# HOW TO COMPLETE THIS TASK
An exact reproduction of all the data is needed, with no images in it.

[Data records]
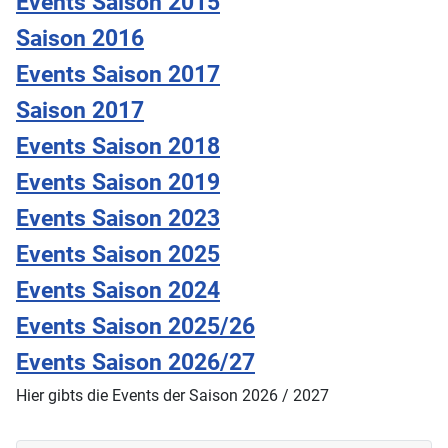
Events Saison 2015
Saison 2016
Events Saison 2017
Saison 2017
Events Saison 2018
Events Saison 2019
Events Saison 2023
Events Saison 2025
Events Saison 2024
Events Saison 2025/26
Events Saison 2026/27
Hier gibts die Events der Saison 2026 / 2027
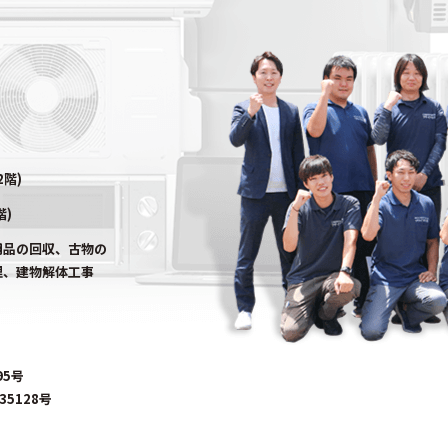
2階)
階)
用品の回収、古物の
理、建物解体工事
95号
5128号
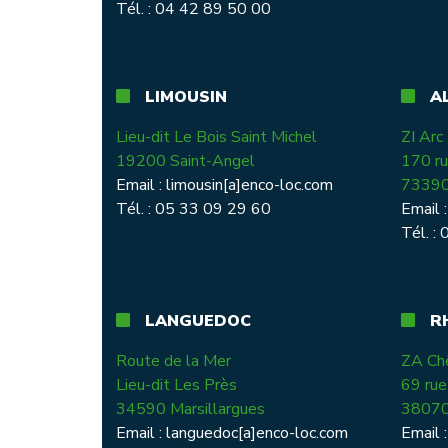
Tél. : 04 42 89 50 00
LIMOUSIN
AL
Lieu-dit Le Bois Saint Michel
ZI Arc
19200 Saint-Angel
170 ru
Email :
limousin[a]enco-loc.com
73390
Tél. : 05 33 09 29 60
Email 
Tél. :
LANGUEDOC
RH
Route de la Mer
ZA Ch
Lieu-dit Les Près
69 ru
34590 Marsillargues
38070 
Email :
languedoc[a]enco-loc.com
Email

# ANSWER
Events Saison 2015
Saison 2016
Events Saison 2017
Saison 2017
Events Saison 2018
Events Saison 2019
Events Saison 2023
Events Saison 2025
Events Saison 2024
Events Saison 2025/26
Events Saison 2026/27
Hier gibts die Events der Saison 2026 / 2027
2階)
階)
用品の回収、古物の
理、建物解体工事
95号
5128号
Tél. : 04 42 89 50 00
LIMOUSIN
AL
Lieu-dit Le Bois Saint Michel
ZI Arc
19200 Saint-Angel
170 ru
Email :
limousin[a]enco-loc.com
73390
Tél. : 05 33 09 29 60
Email 
Tél. :
LANGUEDOC
RH
Route de la Mer
ZA Ch
Lieu-dit Les Près
69 ru
34590 Marsillargues
38070 
Email :
languedoc[a]enco-loc.com
Email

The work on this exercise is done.